Rewrite the lines of the records below as a Markdown table with the columns Row and Line, giving each non-blank line its own numbered row. Omit the blank lines and the pictures.

Excerpted records —
Content starts

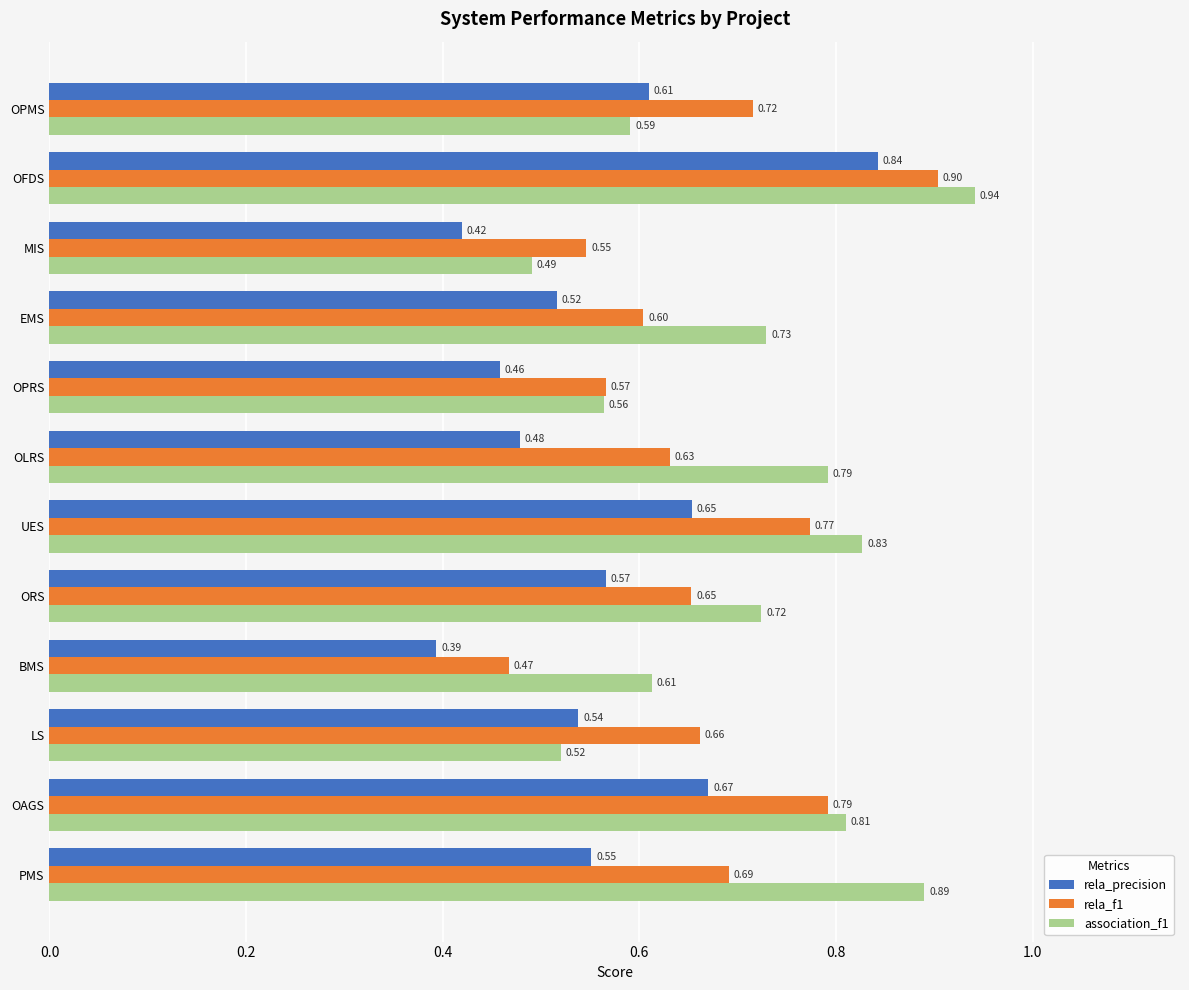

How many distinct data groups are displayed?

3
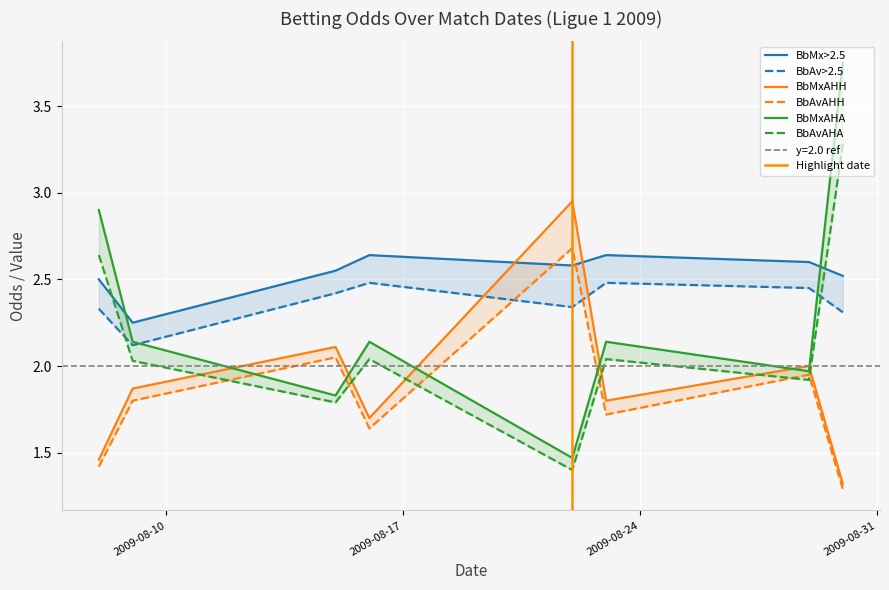

Does the chart display data point markers on the line(s)?

No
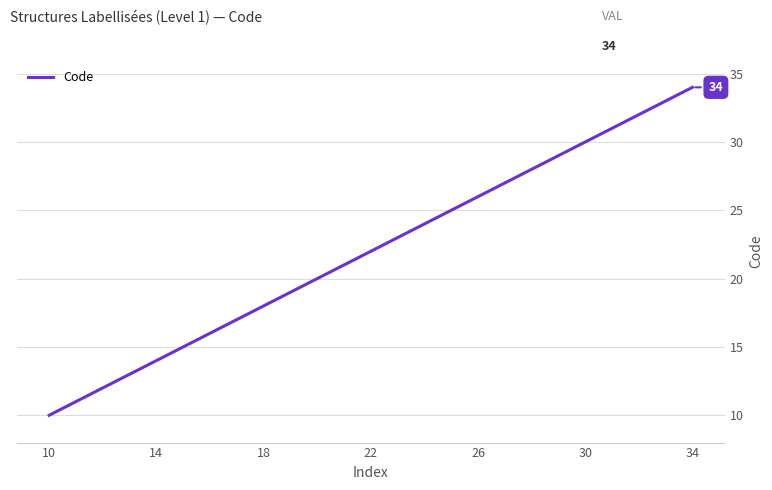

What is the greatest value displayed?

34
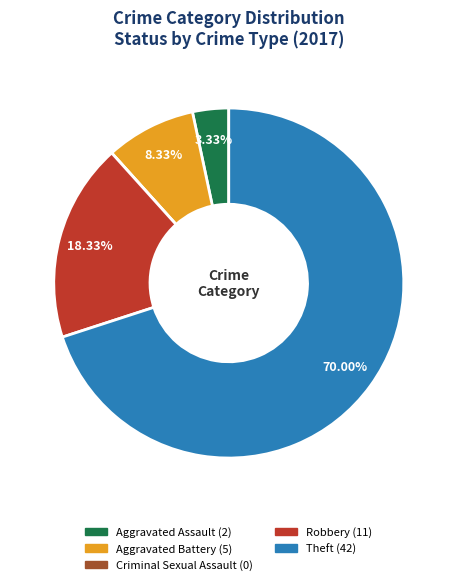

The Robbery slice represents 18% of the pie. True or false?

True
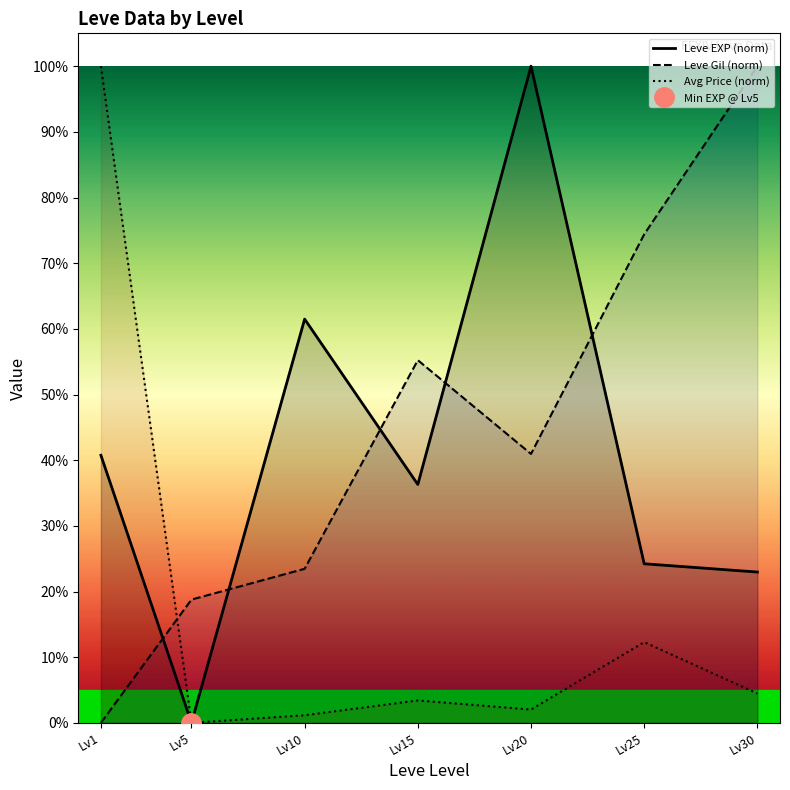

At how many categories does at least one series exceed 0?

7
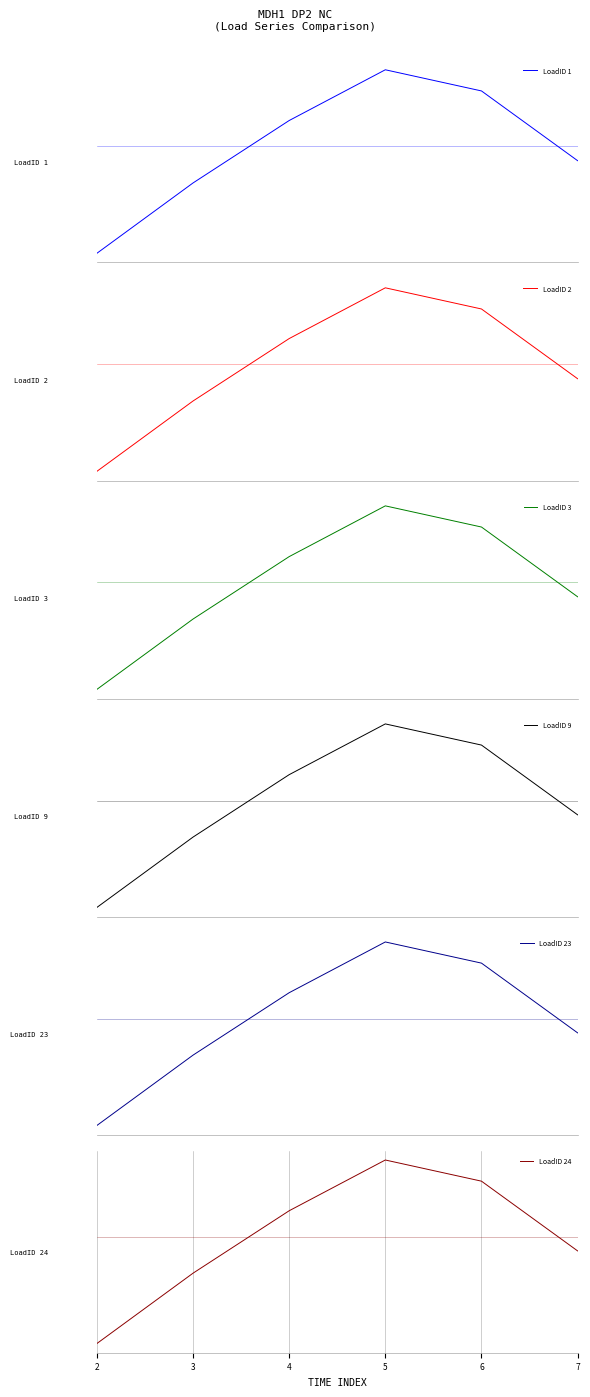

What is the maximum value for LoadID 3?

1.6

Content ends

Output —
| Row | Line |
|---|---|
| 1 | How many distinct data groups are displayed? |
| 2 | 3 |
| 3 | Does the chart display data point markers on the line(s)? |
| 4 | No |
| 5 | What is the greatest value displayed? |
| 6 | 34 |
| 7 | The Robbery slice represents 18% of the pie. True or false? |
| 8 | True |
| 9 | At how many categories does at least one series exceed 0? |
| 10 | 7 |
| 11 | What is the maximum value for LoadID 3? |
| 12 | 1.6 |